How to Buy and Store Specialty Flours
1. Buy in bulk bags to limit cross-contamination with gluten flours. Visit busy natural foods stores where there’s plenty of foot traffic to ensure frequent product turnover.
2. To preserve freshness, don’t mix newly purchased flour with old flour. The average shelf life for unrefrigerated flour is six months.
3. Store flour you can’t use immediately in a tightly sealed container in your refrigerator or freezer, where it can keep for one year.
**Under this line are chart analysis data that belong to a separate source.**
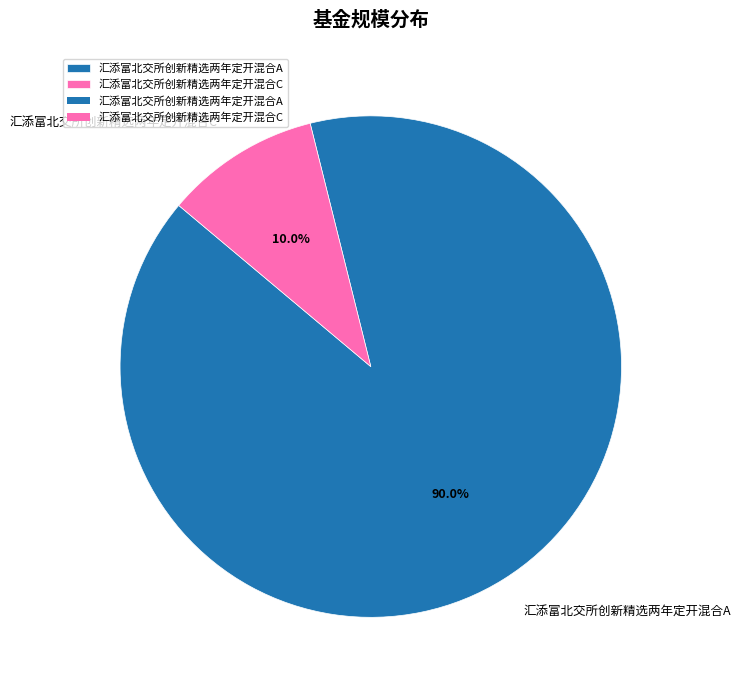

Is the sum of 汇添富北交所创新精选两年定开混合A and 汇添富北交所创新精选两年定开混合C greater than half?

Yes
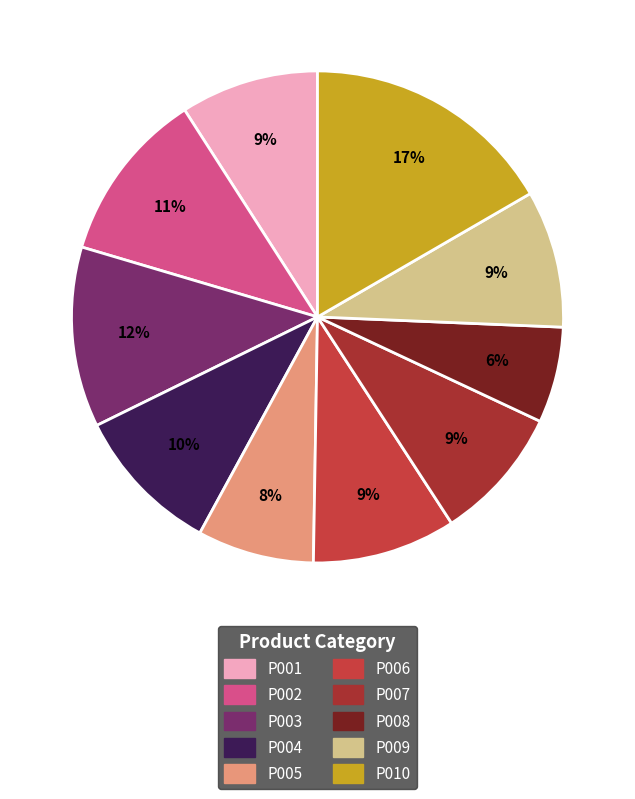

Count the number of slices in the pie.

10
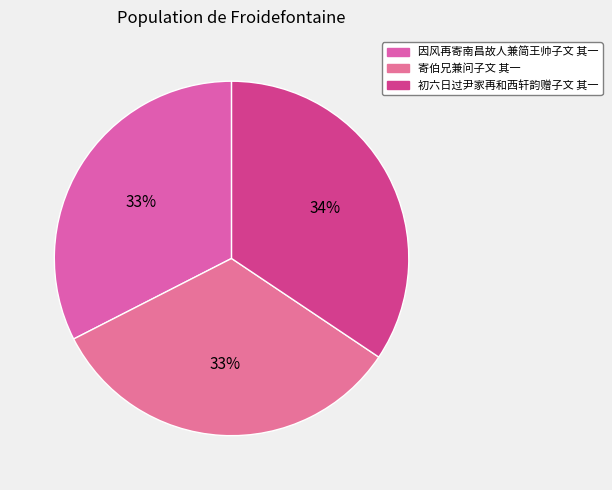

Rank the categories by value from highest to lowest.

初六日过尹家再和西轩韵赠子文 其一, 寄伯兄兼问子文 其一, 因风再寄南昌故人兼简王帅子文 其一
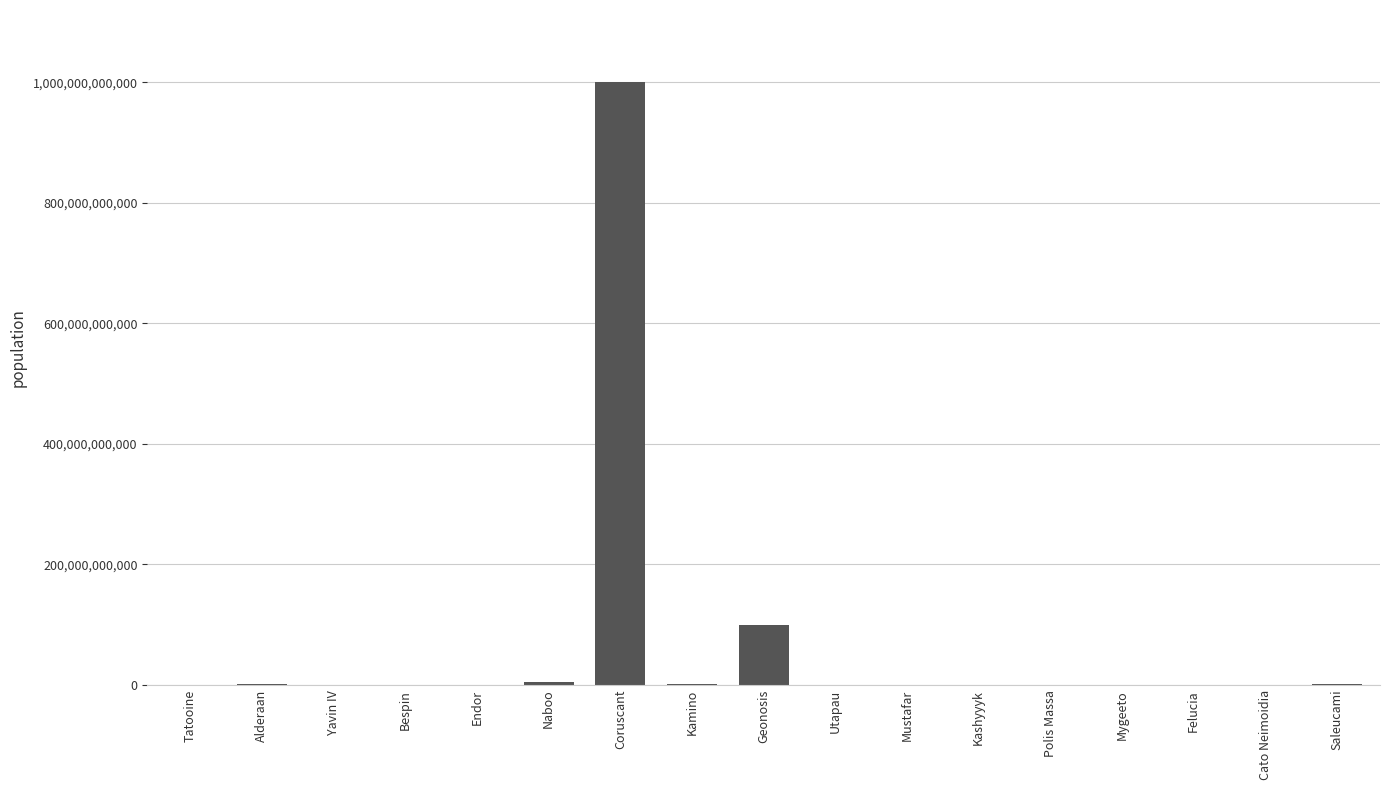

The chart shows a value of 1696712741186 at Coruscant. True or false?

False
Refrigeration is especially important for flours made from ground whole grains, nuts, or seeds–they have a greater tendency to go rancid because their oils and proteins aren’t stripped away by processing. For everyday access, store small amounts of flour in mason-style jars in a cool, dark place.
4. Placing a bay leaf in flour canisters will help protect against infestation from pantry insects such as weevils. (The bay leaf will not affect flour’s flavor.)
5. When using flour that has been refrigerated or frozen, be sure to bring it back to room temperature before measuring. Cold flour can thwart rising, resulting in a heavier, denser baked item.